### Extrait choisi
Le triomphe de l’anarchie est donc un titre qui alimente la confusion. La phrase : « Ne nous groupons que par affinités » ne renvoie pas à des familles politiques cloisonnées, mais à une nécessité de toujours des révolutionnaires de se grouper pour lutter plus efficacement et, aussi, se défendre des flics et de leurs mouchards. C’est une affinité liée à l’activité militante, organisée et consciente, et non, un assemblage de gens qui se disent « anarchistes » !

Gaetano Manfredonia tombe dans cette idéologie d’une famille anarchiste dans son ouvrage La chanson anarchiste en France des origines à 1914, aux éditions L’Harmattan (1997), qui pourtant fourmille de mille infos intéressantes. Gaetano Manfredonia interviendra dans les documentaires Ni Dieu, ni maître, une histoire de l’anarchisme (2016) qui renforce cette idéologie de chapelle d’une famille anarchiste. A bas la Famille, à bas toutes les familles ! Ces reportages sont une réécriture de notre histoire de lutte et un crachat à tous ceux qui ont lutté pour la révolution sous un autre drapeau que celui de l’anarchie. Faisons une exception pour le passage où Marianne Enckell parle de la propagande par le fait.
Sur wikipedia on peut trouver une liste des attentats commis lors de cette période dite de propagande par le fait. La chanson Le triomphe de l’anarchie chantera cette geste, décriée par les anarchistes de salon : « Que le sang coule, et rougisse la terre/Mais que ce soit pour notre liberté. »
Sante Caserio tue le président de la république française, Sadi Carnot, le 25 juin 1894. Il sera exécuté le 15 août 1894.
Une chanson lui rend grâce, Su fratelli. L’excellent site antiwarsongs nous donne mille détails sur cette belle chanson :
https://www.antiwarsongs.org/canzone.php?lang=fr&id=6001
Son jeune avocat de 20 ans, Pietro Gori, doit aussitôt fuir l’Italie, suite à une vague d’arrestations dans les milieux militants, et se réfugier en Suisse… d’où il est expulsé en janvier 1895. A cette occasion il écrit Addio Lugano bella. On écoute une version chantée par une brochette de chanteurs italiens, dont Giorgio Gaber, dont nous avons traité son Il tutto è falso dans la rubrique Analyses :

En fait Guillaume Tell n’a jamais existé, mais peu importe… la chanson prône « la paix parmi les opprimés/La guerre aux oppresseurs » qui situe la lutte sur un terrain de classe. Il est bien connu que si tu veux la paix, prépare la guerre sociale !
Il est difficile d’enfermer ces militants, tueurs de tortionnaires, dans une idéologie « anarchiste », même s’ils se prétendaient tels. D’ailleurs nombre d’intellectuels « anarchistes » ont désavoué leurs pratiques. Cette vague d’attentats, d’expropriations, d’organisations… était internationale et internationaliste, tel l’Italien Caserio tuant le Français Carnot. Cette dimension est importante.

### Lignes présentées
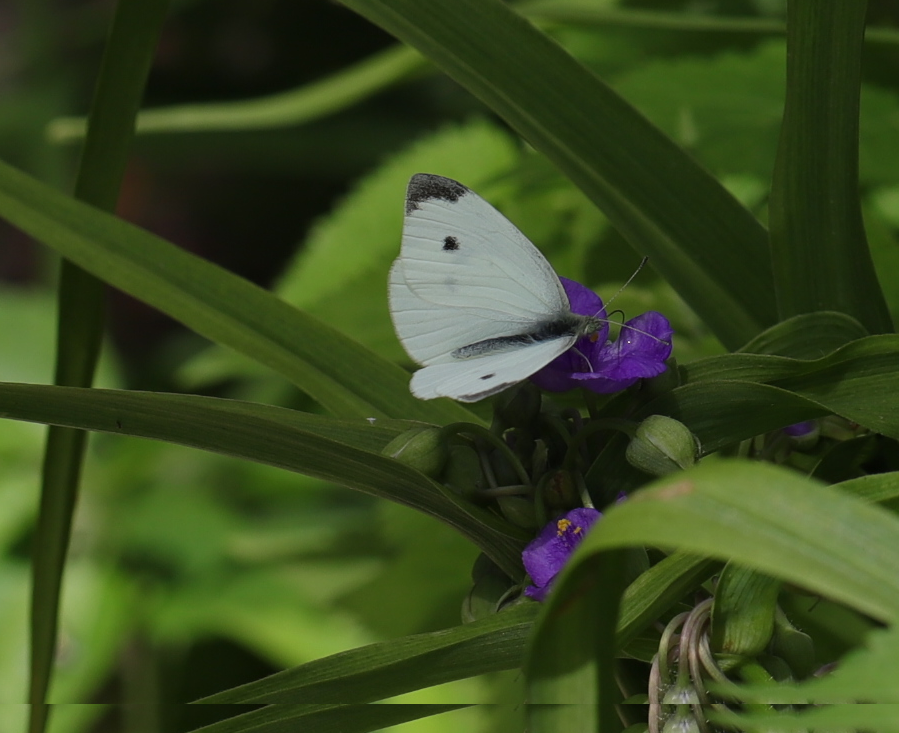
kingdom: Animalia
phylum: Arthropoda
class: Insecta
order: Lepidoptera
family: Pieridae
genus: Pieris
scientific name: Pieris rapae
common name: Small white
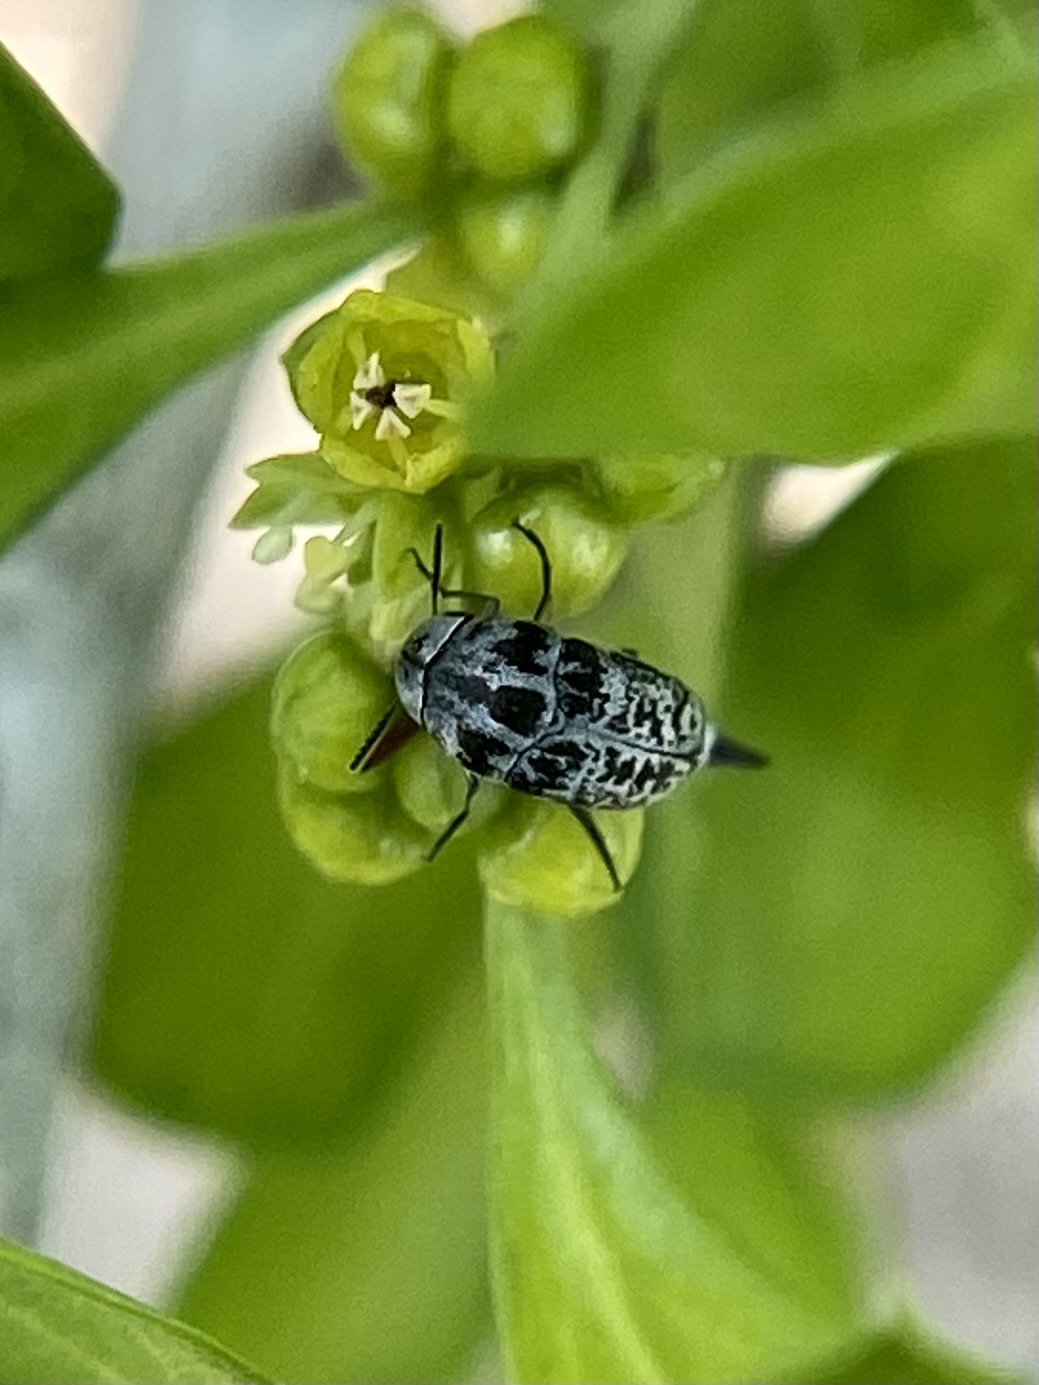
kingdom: Animalia
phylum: Arthropoda
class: Insecta
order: Coleoptera
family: Mordellidae
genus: Mordella
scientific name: Mordella marginata
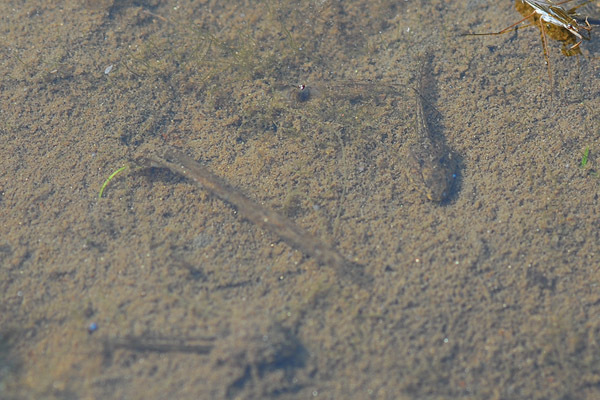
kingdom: Animalia
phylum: Chordata
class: Amphibia
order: Anura
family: Ranidae
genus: Rana
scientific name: Rana coreana
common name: Korean brown frog
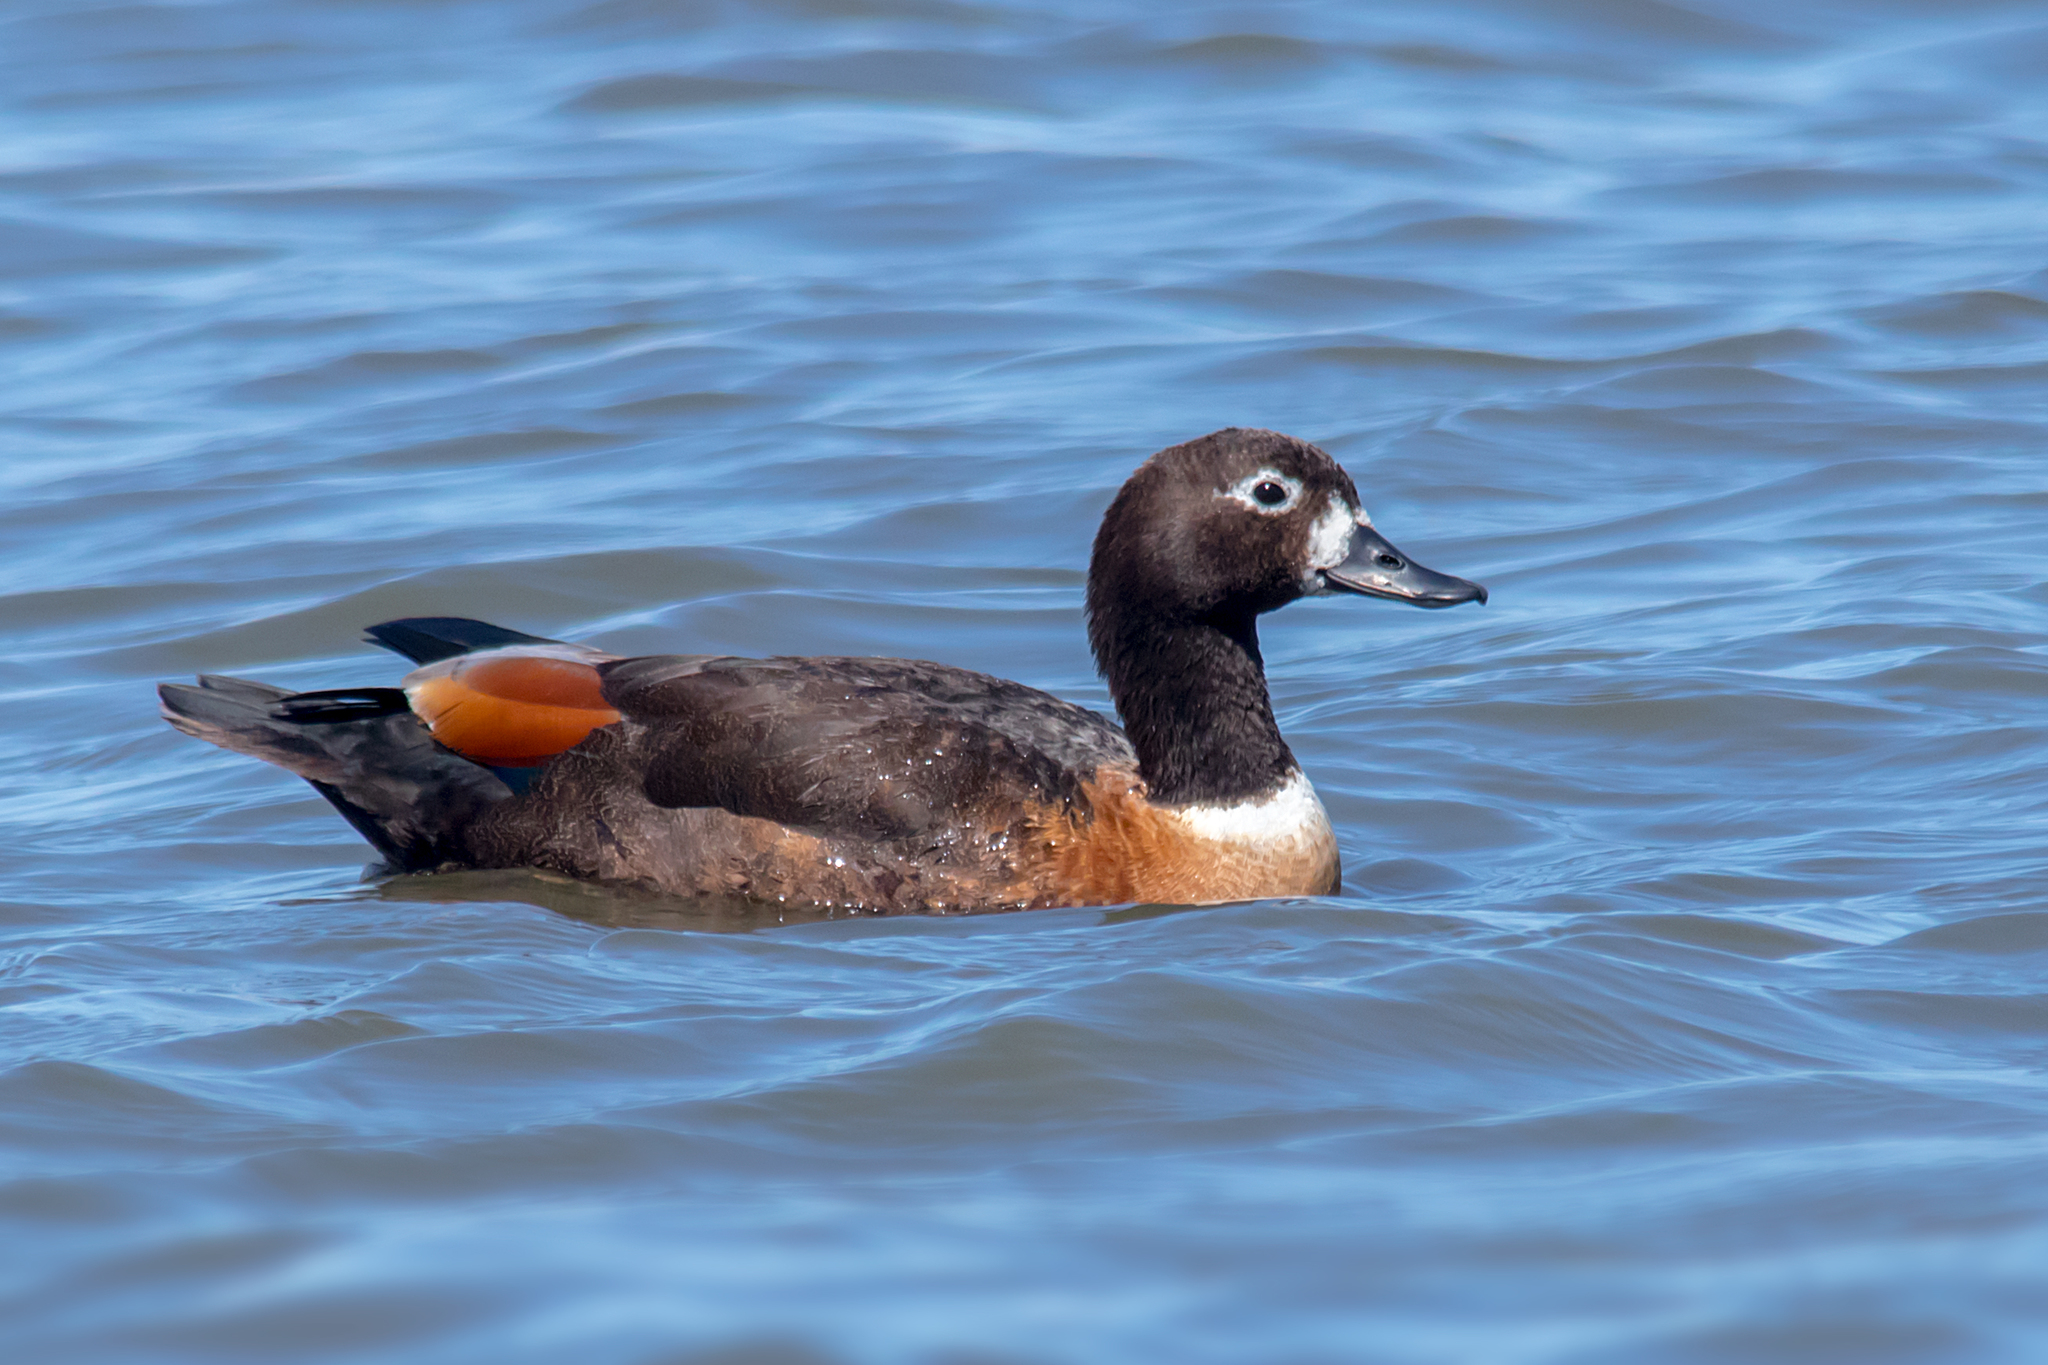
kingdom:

### À faire
**1)** D'après le texte sur la chanson anarchiste, à quelle date Sante Caserio tue-t-il le président Sadi Carnot ?
**2)** Prolongez le texte sur la chanson anarchiste et la propagande par le fait à partir de sa dernière phrase.

### Réponses attendues
**1)** Le 25 juin 1894.

**2)**
Il existe plusieurs chansons sur Sante Geronimo Caserio, dont l’acte purificateur a eu un retentissement énorme. On trouvera sur ce site la plaidoirie de notre camarade, ainsi que le texte de trois chansons à son honneur :
https://fr.ossin.org/les-jours-chant%C3%A9s/1014-le-mythe-populaire-de-sante-caserio

On connait, en Russie, la période dite des Populistes, des Nihilistes, etc., dans les années 1870, qui, malgré des faiblesses énormes, participaient à la libération de l’humanité, refusaient la servitude et tuaient ceux qui les tourmentaient, eux, leurs familles, leur classe sociale. Cette période doit beaucoup à Michel Bakounine.
Et ce sont ces militants qui vont inspirer d’autres camarades et les inciter à s’organiser dans un courant appelé Socialistes-révolutionnaires, dont les plus radicaux scissionneront pour créer une branche révolutionnaire qui prendra le nom de maximaliste. Il faudra la révolution, courant 1917, pour qu’une fraction se dégage des S-R, appelée S-R de gauche… qui fricoteront avec les Bolcheviks, avant de se faire massacrer par eux, en été 1918. Des notes plus développées sur le maximalisme se trouvent en annexe 1.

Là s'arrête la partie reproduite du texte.